## Instructions to follow
Among the entries below, count the lines with "para" in them and state the total without comment.

## Dataset records

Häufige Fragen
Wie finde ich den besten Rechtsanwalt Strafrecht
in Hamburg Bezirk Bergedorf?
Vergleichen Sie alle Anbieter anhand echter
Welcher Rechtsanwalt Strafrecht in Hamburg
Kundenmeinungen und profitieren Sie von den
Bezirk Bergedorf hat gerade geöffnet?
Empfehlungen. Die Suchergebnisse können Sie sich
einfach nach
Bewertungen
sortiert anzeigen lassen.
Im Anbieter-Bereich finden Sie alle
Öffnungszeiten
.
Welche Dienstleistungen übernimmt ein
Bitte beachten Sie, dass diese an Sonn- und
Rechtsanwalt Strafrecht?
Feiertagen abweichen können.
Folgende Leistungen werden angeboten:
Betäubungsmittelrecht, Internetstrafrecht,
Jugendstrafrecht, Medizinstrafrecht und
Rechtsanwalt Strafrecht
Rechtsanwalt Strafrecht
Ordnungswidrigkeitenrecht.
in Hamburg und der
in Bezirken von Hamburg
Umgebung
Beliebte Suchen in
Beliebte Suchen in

==

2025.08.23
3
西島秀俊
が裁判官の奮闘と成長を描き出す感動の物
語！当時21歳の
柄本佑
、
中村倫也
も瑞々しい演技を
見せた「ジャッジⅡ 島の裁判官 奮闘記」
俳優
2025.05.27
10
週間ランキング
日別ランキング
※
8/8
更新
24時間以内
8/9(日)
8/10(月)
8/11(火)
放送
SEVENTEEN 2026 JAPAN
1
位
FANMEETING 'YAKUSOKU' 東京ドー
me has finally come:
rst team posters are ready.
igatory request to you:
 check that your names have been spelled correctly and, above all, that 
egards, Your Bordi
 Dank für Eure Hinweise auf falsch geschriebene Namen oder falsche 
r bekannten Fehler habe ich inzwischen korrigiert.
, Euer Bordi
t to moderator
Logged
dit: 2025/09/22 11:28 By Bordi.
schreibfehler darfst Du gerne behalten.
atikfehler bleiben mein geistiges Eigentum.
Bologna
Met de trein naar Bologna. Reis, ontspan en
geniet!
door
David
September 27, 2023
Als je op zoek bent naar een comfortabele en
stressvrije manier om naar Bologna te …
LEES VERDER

---

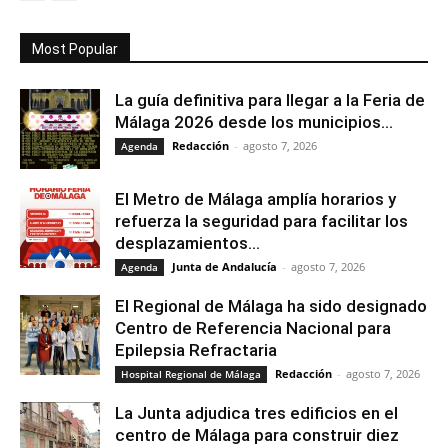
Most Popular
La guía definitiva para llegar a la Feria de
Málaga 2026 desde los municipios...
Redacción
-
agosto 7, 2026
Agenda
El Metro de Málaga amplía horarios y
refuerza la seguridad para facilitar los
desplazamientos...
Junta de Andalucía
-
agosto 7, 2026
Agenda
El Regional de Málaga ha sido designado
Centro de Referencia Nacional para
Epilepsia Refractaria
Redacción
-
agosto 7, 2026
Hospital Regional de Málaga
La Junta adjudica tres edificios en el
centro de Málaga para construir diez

## Response area
4